O diagnóstico é feito por procuradores e advogados de defesa, um raro caso de concordância entre antagonistas.
Representantes do Ministério Público ouvidos pela Folha dizem que o fim da era dos recursos a perder de vista poderá dar à Lava Jato destino diferente ao de casos como o escândalo do Banestado, que teve quase cem condenações na Justiça do Paraná e, em apenas três casos, a sentença foi executada.
A maioria prescreveu quando os recursos eram debatidos no STJ.
"Vai ter de haver uma mudança de atitude de muitos advogados. O STF mostrou que não vai aceitar o abuso recursal, de manobras meramente protelatórias visando que a prescrição livre o réu daquilo que a prova o condena", afirma Vladimir Aras, secretário de cooperação internacional da PGR (Procuradoria-Geral da República).

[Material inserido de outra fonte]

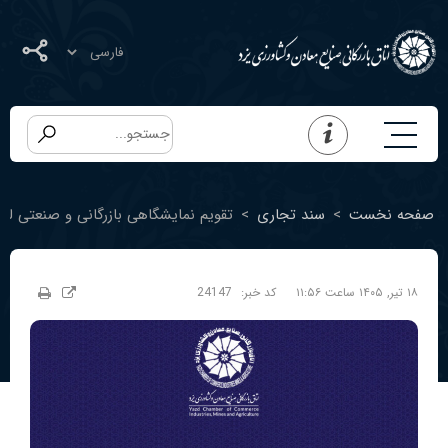
صفحه نخست
>
سند تجاری
>
تقویم نمایشگاهی بازرگانی و صنعتی له
۱۸ تیر, ۱۴۰۵ ساعت ۱۱:۵۶
کد خبر:
24147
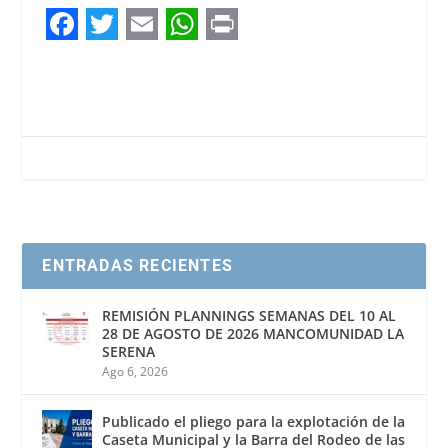
F
T
E
W
P
a
w
m
h
r
c
i
a
a
i
e
t
i
t
n
b
t
l
s
t
o
e
A
o
r
p
ENTRADAS RECIENTES
k
p
REMISIÓN PLANNINGS SEMANAS DEL 10 AL
28 DE AGOSTO DE 2026 MANCOMUNIDAD LA
SERENA
Ago 6, 2026
Publicado el pliego para la explotación de la
Caseta Municipal y la Barra del Rodeo de las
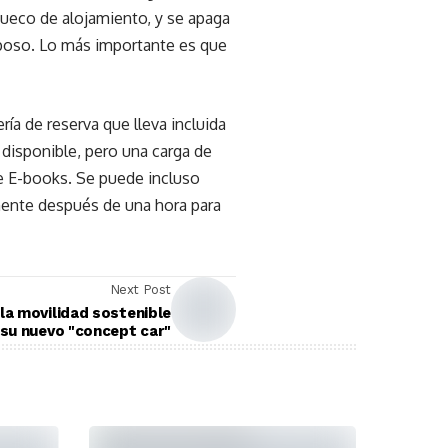
hueco de alojamiento, y se apaga
eposo. Lo más importante es que
ría de reserva que lleva incluida
 disponible, pero una carga de
 de E-books. Se puede incluso
amente después de una hora para
Next Post
la movilidad sostenible
 su nuevo "concept car"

Integrante do grupo da PGR que investiga o envolvimento de políticos com foro com o petrolão, Aras diz que réus condenados em duas instâncias dispõem atualmente de três meios para não cumprirem a pena por seus crimes: a prescrição, a fuga e a colaboração premiada.

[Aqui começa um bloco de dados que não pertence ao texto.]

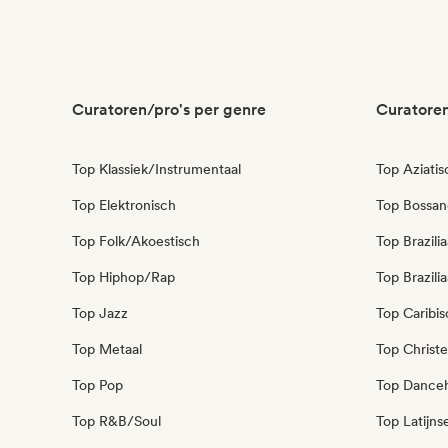
Curatoren/pro's per genre
Curatoren
Top Klassiek/Instrumentaal
Top Aziati
Top Elektronisch
Top Bossan
Top Folk/Akoestisch
Top Brazili
Top Hiphop/Rap
Top Brazili
Top Jazz
Top Caribi
Top Metaal
Top Christe
Top Pop
Top Danceh
Top R&B/Soul
Top Latijns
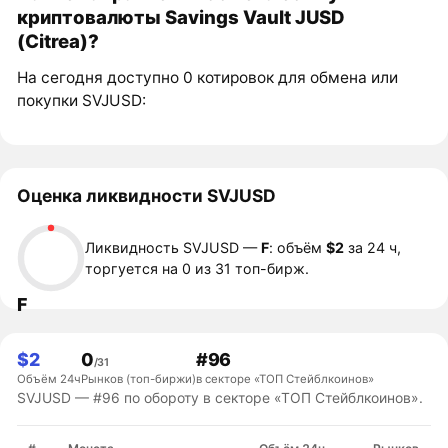
криптовалюты Savings Vault JUSD
(Citrea)?
На сегодня доступно 0 котировок для обмена или
покупки SVJUSD:
Оценка ликвидности SVJUSD
Ликвидность SVJUSD —
F
: объём
$2
за 24 ч,
торгуется на 0 из 31 топ-бирж.
F
$2
0
#96
/31
Объём 24ч
Рынков (топ-биржи)
в секторе «ТОП Стейблкоинов»
SVJUSD — #96 по обороту в секторе «ТОП Стейблкоинов».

"Agora, a porta da prescrição foi fechada", diz.
Potencial afetado
Para os advogados, o entendimento do Supremo fere a Constituição. Edward Carvalho, que defende o ex-presidente da OAS, Léo Pinheiro, condenado a 16 anos de prisão, prevê que o recurso deve ser julgado em seis meses pelo Tribunal Regional Federal de Porto Alegre. Se for negado, Pinheiro irá para a prisão.

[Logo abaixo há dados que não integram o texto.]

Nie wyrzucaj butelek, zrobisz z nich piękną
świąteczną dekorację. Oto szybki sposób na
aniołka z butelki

"Acho que a decisão do Supremo vai estimular delações e pode levar os executivos condenados mais rapidamente à prisão. Mas isso é um absurdo. O Supremo rasgou a Constituição. Os ministros agiram como legítimos representantes do desejo popular de punição. Não posso chamar de corte constitucional um Supremo que age assim", declara Carvalho.
A Constituição e o Código de Processo Penal dizem que um réu só pode ser preso quando houver uma sentença "transitada em julgado", ou seja, quando não houver mais recursos possíveis.
Carvalho considera a decisão do Supremo estapafúrdia e prevê que ela não perdurar por muito tempo.
O advogado Alberto Toron, que defende Fernando Bittar, sócio do sítio frequentado por Lula em Atibaia, diz que as delações devem aumentar porque sempre que o sistema penal "mostra seus dentes", cresce a possibilidade de delações e confissões.
A decisão do Supremo, segundo ele, equivale a uma estratégia usada pela Inquisição nos séculos 16 e 17. "Bastava os inquisidores mostrarem os instrumentos de tortura para um investigado confessar", afirma.
Ele conta que o historiador Ronaldo Vainfas relata um caso assim no livro "A Traição": um religioso confessa crimes só ao vislumbrar os rituais de tortura pelos quais passaria.
O argumento de que prisões são realizadas, mesmo preventivamente, para forçar delações é veementemente refutado pelos integrantes da força-tarefa da Lava Jato, no Paraná.
Dos 179 acusados por crimes de corrupção, lavagem de dinheiro e organização criminosa, 62 foram condenados em primeira instância.
A decisão também deverá ter impacto sobre a recuperação de ativos no exterior. De acordo com Aras, da PGR, o Brasil tem US$ 230 milhões bloqueados em outros países.
"Com as certidões de trânsito em julgado a partir dos TRFs ou dos Tribunais de Justiça, será possível recolher os valores bloqueados, em alguns casos há mais de uma década, e depositá-los no Tesouro Nacional", afirma Aras.